Reset States on Recovery of Tier 1 WAN in Gateway Group

Ximulate

In my slow journey in trying to get a working Failover Gateway group, I just experienced the issue mentioned here:
https://redmine.pfsense.org/issues/8#note-50

I have a Gateway Group setup for failover using one Tier 1 WAN and 1 Tier 2 WAN. On Tier 1 WAN fail, the Groups switches to Tier 2 just fine. However, after the primary (Tier 1) WAN recovers, VoIP/SIP devices maintain thier connection through the backup (Tier 2) WAN. The Tier 2 WAN is a metered connection, so maintaining the connection eats up a lot of unnecessary bandwidth. Manually Resetting States brings the SIP connections back to the primary WAN.

Since this issue has been brought up before, has it been resolved and if so I'm I just missing a setting somewhere? If not, is there a "hack" that can automate the process of killing the states when the Tier 1 WAN is up?

Ximulate

Posting this as a possible solution:
https://github.com/mk-fg/pfsense-scripts

I'm not particularly proficient at bash, so I haven't studied this enough to determine if it works for my situation.

Ximulate

Based on comment in this thread:
https://forum.netgate.com/topic/33246/kill-state/2

I've added the following code:

d=192.168.XXX; for i in YY1 YY2 YY3 YY4; do pfctl -k $d.$i; done

as a CRON job that executes twice a day, where YY1 thru YY4 are the VoIP devices on the 192.168.XXX network. Not particularly elegant, but simple.

**INFORMATION SUPPLIED:**
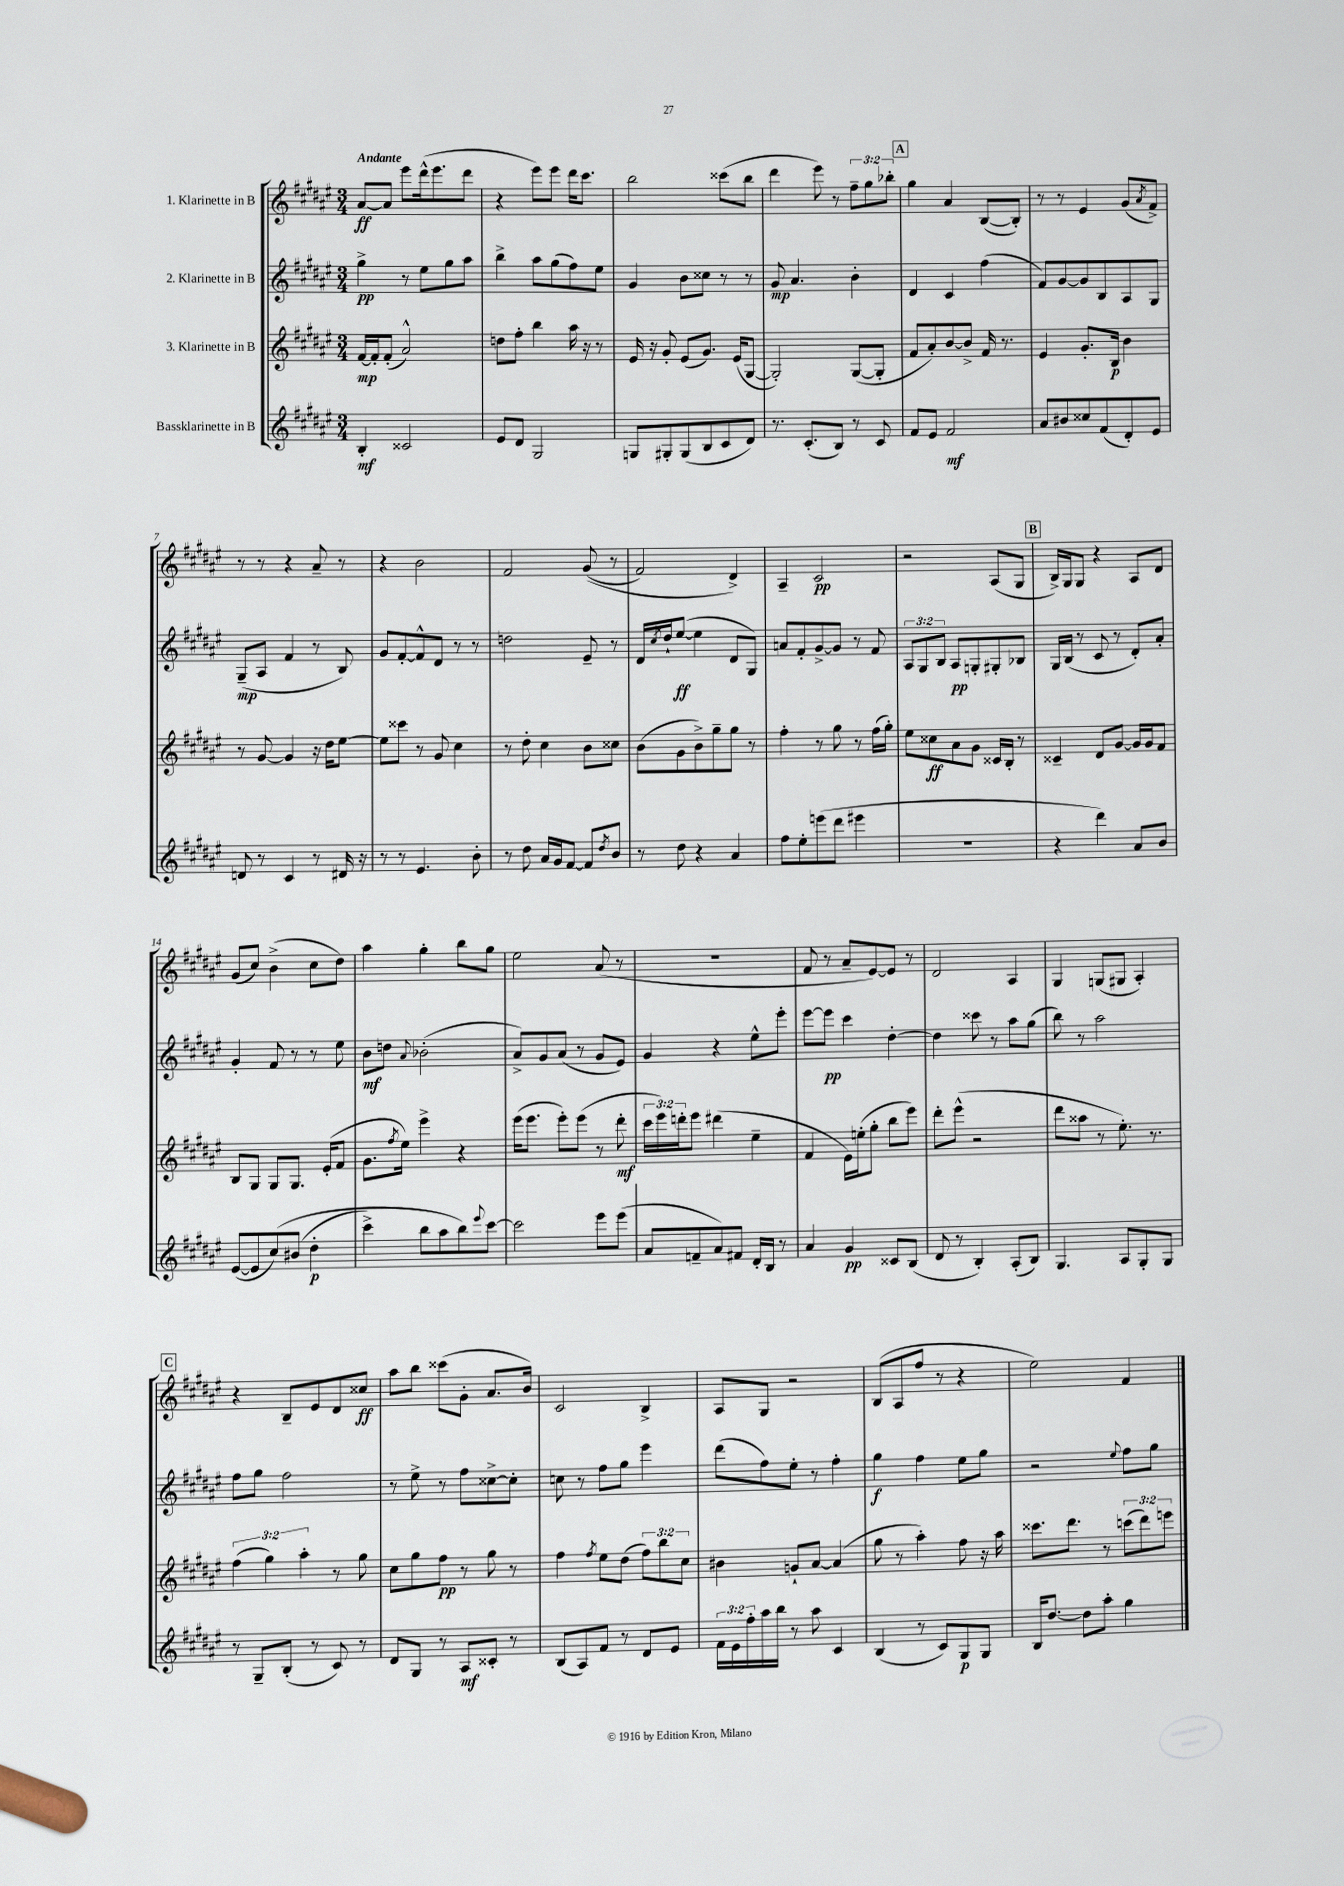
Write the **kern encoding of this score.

**WRITTEN TASKS:**
(1) List every web address that appears in the forum thread on gateway group failover.
(2) Reproduce the part of the forum thread on gateway group failover that lies between "In my slow journey" and "the primary WAN.", inclusive.

**WORKED SOLUTIONS:**
(1)
https://redmine.pfsense.org/issues/8#note-50
https://github.com/mk-fg/pfsense-scripts
https://forum.netgate.com/topic/33246/kill-state/2

(2)
In my slow journey in trying to get a working Failover Gateway group, I just experienced the issue mentioned here:
https://redmine.pfsense.org/issues/8#note-50

I have a Gateway Group setup for failover using one Tier 1 WAN and 1 Tier 2 WAN. On Tier 1 WAN fail, the Groups switches to Tier 2 just fine. However, after the primary (Tier 1) WAN recovers, VoIP/SIP devices maintain thier connection through the backup (Tier 2) WAN. The Tier 2 WAN is a metered connection, so maintaining the connection eats up a lot of unnecessary bandwidth. Manually Resetting States brings the SIP connections back to the primary WAN.